Quand le footbal serbe résonne de haine ethnique
Le mot « bykobap » ne veut pas dire grand chose en français. Tout juste est-ce pour le néophyte une inscription observée la semaine dernière sur une banderole de « supporteurs » serbes, lors d’un match de coupe UEFA, opposant le Racing Club de Strasbourg à l’Etoile rouge de Belgrade. Mais voilà, ces sept petites lettres, écrites en caractères cyrilliques, prennent un tout autre sens quand on sait qu’elle signifient « Vukovar », ville-martyre croate et scène, en 1991, d’un massacre d’une extrême cruauté : 1700 morts, 4000 blessés et de nombreuses personnes dont on n’a jamais retrouvé la trace. Les forces serbes avaient, à l’époque, transporté 400 personnes de l’hôpital de Vucovar à une ferme située à quelques kilomètres de là, à Ovcara. Là, les prisonniers furent torturés, assassinés et jetés dans des fosses communes. Le Tribunal international de La Haye n’a d’ailleurs pas manqué d’engager des poursuites contre les officiers responsables de ces atrocités, au premier rang desquels Mile Mrksic, Veselin Sljivancanin et Miroslav Radic.

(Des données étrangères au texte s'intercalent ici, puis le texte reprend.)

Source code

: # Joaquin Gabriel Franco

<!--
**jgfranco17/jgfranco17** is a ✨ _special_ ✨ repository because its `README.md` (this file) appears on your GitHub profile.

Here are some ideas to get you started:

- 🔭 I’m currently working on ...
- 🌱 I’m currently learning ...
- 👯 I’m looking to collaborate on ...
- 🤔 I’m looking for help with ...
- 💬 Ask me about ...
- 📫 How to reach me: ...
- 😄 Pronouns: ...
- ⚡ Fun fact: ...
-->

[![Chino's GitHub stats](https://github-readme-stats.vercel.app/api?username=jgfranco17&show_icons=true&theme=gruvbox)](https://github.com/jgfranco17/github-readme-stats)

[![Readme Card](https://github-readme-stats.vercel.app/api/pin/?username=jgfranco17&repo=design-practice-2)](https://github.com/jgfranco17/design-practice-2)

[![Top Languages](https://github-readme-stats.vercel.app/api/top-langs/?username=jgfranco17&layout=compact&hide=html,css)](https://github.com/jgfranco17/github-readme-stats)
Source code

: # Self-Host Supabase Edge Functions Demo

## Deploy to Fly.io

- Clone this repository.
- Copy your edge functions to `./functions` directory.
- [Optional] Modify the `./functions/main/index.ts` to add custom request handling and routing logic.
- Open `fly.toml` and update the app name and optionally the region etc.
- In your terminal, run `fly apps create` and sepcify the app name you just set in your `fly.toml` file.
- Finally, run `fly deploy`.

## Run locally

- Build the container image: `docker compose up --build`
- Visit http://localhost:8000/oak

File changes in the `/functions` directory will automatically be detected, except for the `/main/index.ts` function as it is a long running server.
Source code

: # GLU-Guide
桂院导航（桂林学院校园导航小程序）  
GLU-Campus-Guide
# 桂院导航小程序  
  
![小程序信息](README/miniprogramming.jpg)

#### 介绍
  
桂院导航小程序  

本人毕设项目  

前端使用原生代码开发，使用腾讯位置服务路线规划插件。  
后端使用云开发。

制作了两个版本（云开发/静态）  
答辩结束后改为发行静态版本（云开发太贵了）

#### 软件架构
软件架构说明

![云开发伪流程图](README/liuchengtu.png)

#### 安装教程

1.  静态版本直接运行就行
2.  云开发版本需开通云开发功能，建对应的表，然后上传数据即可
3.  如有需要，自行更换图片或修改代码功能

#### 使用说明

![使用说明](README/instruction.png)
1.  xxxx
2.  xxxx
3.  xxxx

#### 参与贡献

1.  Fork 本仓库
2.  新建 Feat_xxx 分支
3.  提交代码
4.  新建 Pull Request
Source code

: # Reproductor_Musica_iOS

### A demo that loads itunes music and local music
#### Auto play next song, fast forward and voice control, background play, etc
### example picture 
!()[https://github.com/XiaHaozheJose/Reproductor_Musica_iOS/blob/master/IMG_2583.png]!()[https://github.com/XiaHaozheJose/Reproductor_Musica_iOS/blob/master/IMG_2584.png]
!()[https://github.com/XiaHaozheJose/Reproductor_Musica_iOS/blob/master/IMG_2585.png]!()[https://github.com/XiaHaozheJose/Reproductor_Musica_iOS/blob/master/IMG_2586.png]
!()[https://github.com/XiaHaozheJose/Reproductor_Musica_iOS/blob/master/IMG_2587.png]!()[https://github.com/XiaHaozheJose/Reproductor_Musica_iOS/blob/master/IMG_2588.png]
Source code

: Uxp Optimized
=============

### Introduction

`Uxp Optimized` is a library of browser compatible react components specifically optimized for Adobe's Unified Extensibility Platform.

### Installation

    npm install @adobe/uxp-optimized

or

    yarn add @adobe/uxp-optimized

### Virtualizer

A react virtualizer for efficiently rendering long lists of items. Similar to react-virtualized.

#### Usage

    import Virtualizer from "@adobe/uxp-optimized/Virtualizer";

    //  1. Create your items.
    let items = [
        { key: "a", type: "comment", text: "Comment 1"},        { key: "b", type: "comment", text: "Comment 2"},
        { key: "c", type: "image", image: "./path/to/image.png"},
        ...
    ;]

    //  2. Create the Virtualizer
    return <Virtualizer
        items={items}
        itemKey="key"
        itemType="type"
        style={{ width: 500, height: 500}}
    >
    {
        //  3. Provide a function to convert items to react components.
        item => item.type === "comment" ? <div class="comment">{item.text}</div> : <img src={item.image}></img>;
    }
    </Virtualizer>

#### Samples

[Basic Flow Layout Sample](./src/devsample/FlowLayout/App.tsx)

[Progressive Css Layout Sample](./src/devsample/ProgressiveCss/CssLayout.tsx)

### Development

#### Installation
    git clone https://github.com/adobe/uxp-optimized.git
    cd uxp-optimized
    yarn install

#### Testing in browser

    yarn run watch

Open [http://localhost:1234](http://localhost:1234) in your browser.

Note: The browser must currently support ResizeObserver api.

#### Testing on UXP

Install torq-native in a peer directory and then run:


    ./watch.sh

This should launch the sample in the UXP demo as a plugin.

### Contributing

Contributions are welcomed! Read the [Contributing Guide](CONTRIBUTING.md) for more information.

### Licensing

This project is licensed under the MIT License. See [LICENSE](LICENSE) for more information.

Simple bêtise des « supporters » de l’Etoile rouge ? Pure méprise ? Non. Le message envoyé par les ultras du club joue la métaphore. « Nous vous anéantirons comme nous avons essayé d’anéantir la population de Vukovar. ». Toutes proportions gardées, l’image rapportée à l’Allemagne serait celle de supporters du Bayern de Munich affichant la banderole « Auschwitz », qui plus est dans une langue non compréhensible du plus grand nombre ; de personnes élevant au rang de trophée tout acte de génocide, de purification ethnique et d’atteinte aux droits de l’homme, en en faisant un exemple, un symbole écoeurant de virilité nationale et sportive. Que la FIFA et l’UEFA veuillent lutter contre le racisme est une bonne chose. Mais qu’elles ne se contentent pas de mots, et commencent à faire le ménage au sein de certaines fédérations et de certains clubs européens. Car si cet épisode devrait être vite oublié, du fait de l’élimination précoce du club serbe par le club français, la haine banalisée des supporters de l’Etoile Rouge perdurera. Un phénomène inqualifiable, inadmissible, et que nul ne peut tolérer sur les stades d’Europe ou d’ailleurs, ne serait-ce que par devoir de mémoire envers les victimes de Vukovar.